» **WHAT TO DO**
Quote the records word for word, from the start through the line that contains "Dot at: (296, 285)".

=======

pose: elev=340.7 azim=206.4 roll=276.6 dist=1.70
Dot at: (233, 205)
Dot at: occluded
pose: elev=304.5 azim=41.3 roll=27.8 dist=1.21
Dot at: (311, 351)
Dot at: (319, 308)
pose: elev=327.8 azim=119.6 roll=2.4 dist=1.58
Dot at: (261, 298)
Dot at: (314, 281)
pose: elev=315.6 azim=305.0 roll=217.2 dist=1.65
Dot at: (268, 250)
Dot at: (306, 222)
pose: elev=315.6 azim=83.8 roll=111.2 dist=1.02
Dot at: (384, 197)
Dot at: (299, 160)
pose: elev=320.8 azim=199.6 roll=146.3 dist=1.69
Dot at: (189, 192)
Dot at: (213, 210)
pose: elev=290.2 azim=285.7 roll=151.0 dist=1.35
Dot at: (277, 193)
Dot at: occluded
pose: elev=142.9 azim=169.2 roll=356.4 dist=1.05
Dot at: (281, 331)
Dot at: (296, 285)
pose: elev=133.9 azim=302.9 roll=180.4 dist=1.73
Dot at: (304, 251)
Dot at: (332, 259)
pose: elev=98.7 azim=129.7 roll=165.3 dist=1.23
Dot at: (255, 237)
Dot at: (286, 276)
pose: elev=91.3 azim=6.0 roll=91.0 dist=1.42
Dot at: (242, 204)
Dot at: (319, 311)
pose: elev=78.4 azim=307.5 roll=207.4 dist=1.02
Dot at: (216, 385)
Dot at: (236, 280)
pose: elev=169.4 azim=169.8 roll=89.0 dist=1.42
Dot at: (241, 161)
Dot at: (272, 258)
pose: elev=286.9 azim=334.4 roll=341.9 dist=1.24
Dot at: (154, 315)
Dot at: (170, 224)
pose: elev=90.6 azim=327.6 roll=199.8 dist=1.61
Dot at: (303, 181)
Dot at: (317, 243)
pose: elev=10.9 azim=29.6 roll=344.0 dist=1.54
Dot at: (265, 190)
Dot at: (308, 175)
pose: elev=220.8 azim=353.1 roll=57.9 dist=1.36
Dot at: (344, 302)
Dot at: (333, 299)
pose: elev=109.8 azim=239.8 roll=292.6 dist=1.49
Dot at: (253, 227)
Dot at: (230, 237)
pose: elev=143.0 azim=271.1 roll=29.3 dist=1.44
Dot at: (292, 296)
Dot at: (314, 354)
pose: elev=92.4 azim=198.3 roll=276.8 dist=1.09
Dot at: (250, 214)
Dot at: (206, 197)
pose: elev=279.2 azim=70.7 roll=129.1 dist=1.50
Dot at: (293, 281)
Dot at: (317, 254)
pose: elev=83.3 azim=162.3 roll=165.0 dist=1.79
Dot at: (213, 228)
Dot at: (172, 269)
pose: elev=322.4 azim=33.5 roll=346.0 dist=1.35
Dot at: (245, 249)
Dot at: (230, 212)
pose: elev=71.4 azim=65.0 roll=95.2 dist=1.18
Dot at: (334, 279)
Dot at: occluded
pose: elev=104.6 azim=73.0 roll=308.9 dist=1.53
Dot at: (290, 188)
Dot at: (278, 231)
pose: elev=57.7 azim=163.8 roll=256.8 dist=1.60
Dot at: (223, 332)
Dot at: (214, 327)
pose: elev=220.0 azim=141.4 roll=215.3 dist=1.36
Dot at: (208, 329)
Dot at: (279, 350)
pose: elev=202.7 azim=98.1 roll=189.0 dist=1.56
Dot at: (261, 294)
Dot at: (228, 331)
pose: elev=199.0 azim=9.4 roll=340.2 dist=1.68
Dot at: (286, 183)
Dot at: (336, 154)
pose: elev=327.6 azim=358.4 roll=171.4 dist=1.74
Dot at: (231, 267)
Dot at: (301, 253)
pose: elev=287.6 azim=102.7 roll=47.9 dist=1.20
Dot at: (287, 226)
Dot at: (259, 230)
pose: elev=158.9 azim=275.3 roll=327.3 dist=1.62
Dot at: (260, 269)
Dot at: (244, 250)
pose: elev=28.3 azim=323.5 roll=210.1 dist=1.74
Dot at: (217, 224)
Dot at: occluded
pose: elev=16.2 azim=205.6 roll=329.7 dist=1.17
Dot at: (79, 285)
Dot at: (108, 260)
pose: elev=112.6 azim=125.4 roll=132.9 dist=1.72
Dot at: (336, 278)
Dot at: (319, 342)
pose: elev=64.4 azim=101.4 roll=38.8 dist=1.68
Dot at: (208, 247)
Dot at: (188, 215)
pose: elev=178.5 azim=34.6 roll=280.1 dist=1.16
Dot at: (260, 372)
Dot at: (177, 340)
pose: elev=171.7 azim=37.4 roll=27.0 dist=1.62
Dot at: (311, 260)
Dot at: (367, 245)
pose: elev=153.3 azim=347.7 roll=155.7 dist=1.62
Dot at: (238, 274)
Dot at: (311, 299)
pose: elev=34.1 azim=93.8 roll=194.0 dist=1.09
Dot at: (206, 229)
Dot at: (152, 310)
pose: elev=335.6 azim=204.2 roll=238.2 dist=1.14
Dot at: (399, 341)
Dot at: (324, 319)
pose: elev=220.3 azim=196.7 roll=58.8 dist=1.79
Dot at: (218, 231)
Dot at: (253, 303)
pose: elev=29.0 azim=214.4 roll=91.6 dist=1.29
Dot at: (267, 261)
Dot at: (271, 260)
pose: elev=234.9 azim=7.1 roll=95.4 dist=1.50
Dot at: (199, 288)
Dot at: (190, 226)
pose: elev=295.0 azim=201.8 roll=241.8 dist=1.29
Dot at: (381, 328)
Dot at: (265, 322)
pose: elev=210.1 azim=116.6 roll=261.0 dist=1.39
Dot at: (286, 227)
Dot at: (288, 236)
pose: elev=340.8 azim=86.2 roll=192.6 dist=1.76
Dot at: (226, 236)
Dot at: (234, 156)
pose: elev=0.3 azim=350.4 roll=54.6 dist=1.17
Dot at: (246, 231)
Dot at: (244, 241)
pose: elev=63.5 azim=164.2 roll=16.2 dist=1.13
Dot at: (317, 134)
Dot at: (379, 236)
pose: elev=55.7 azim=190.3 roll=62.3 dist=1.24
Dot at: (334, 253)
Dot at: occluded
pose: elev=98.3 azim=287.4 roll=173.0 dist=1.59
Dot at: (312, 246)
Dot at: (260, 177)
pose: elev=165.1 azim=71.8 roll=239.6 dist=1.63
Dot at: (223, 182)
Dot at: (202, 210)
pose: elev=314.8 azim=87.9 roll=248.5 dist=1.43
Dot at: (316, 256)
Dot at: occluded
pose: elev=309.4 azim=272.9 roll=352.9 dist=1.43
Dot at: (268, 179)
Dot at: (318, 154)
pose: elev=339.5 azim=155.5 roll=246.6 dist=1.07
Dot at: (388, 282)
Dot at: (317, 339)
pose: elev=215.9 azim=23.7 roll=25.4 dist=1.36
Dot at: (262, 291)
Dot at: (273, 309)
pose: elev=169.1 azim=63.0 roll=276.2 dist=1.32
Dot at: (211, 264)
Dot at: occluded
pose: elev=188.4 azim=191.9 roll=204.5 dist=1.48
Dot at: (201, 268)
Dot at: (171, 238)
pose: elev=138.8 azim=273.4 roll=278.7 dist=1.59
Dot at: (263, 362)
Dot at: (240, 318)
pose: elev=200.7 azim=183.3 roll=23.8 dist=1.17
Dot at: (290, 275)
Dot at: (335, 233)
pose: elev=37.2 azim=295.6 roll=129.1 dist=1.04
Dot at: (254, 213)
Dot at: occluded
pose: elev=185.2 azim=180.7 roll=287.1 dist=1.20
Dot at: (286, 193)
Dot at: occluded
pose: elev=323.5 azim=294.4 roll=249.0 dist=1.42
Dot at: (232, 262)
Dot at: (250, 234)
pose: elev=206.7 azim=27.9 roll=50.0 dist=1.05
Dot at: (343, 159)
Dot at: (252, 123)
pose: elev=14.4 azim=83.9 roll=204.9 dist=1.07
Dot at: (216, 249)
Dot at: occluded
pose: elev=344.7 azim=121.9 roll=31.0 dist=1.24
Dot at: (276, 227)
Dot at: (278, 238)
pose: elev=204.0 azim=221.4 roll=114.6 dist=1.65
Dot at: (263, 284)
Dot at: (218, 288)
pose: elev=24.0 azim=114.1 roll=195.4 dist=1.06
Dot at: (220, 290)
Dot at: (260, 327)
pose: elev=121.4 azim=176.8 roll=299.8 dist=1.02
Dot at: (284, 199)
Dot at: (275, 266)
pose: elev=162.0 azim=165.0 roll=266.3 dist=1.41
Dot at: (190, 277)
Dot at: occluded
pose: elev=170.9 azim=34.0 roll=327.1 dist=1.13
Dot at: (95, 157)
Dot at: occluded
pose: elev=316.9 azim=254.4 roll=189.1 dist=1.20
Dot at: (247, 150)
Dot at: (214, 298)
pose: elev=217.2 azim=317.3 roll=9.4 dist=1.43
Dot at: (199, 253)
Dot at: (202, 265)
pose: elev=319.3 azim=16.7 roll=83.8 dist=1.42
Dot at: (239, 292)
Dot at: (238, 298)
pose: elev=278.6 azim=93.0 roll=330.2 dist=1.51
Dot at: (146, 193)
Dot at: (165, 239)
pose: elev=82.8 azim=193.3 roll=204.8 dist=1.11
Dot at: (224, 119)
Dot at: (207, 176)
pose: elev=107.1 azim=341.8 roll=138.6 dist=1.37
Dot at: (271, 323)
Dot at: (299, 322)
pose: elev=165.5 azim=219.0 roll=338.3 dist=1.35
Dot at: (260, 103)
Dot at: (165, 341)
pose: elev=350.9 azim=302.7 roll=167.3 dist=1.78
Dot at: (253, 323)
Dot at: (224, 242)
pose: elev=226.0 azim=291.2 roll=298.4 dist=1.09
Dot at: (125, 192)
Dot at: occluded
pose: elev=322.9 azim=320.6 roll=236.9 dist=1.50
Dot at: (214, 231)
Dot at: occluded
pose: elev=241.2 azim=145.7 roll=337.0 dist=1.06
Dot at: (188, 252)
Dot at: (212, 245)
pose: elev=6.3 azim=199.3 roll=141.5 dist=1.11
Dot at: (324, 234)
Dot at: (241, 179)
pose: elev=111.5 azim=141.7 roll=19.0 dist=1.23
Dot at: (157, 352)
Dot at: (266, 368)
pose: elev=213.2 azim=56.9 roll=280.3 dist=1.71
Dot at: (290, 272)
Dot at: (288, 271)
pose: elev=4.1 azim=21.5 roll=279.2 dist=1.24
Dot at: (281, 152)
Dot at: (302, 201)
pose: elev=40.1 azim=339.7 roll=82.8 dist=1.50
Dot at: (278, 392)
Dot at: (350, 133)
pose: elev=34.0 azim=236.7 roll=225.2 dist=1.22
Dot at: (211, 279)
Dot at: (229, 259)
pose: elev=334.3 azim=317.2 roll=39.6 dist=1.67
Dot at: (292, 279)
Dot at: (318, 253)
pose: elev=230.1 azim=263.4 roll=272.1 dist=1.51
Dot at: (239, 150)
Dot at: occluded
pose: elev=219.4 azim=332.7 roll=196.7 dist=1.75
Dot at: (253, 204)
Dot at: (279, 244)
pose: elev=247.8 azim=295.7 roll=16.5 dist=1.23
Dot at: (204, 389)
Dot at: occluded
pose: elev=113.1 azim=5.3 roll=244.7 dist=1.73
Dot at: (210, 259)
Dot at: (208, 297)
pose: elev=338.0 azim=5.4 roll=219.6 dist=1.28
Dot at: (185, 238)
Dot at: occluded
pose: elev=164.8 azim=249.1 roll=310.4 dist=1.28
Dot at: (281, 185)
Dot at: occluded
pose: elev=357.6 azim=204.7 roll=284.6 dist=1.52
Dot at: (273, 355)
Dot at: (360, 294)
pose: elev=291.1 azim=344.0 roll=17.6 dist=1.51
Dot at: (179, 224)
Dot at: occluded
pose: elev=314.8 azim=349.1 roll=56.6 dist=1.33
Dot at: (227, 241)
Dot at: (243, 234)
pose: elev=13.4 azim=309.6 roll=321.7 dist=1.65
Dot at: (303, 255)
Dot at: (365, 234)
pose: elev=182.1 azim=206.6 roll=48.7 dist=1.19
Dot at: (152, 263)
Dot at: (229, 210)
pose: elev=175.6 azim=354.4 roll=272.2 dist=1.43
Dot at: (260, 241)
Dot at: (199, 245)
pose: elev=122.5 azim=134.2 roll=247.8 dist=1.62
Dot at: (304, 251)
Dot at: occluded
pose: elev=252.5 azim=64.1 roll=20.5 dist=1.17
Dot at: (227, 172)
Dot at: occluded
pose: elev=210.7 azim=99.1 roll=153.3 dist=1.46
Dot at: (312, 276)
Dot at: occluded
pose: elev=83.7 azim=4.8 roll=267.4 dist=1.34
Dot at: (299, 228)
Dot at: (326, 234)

=======

» **TASK OUTPUT**
pose: elev=340.7 azim=206.4 roll=276.6 dist=1.70
Dot at: (233, 205)
Dot at: occluded
pose: elev=304.5 azim=41.3 roll=27.8 dist=1.21
Dot at: (311, 351)
Dot at: (319, 308)
pose: elev=327.8 azim=119.6 roll=2.4 dist=1.58
Dot at: (261, 298)
Dot at: (314, 281)
pose: elev=315.6 azim=305.0 roll=217.2 dist=1.65
Dot at: (268, 250)
Dot at: (306, 222)
pose: elev=315.6 azim=83.8 roll=111.2 dist=1.02
Dot at: (384, 197)
Dot at: (299, 160)
pose: elev=320.8 azim=199.6 roll=146.3 dist=1.69
Dot at: (189, 192)
Dot at: (213, 210)
pose: elev=290.2 azim=285.7 roll=151.0 dist=1.35
Dot at: (277, 193)
Dot at: occluded
pose: elev=142.9 azim=169.2 roll=356.4 dist=1.05
Dot at: (281, 331)
Dot at: (296, 285)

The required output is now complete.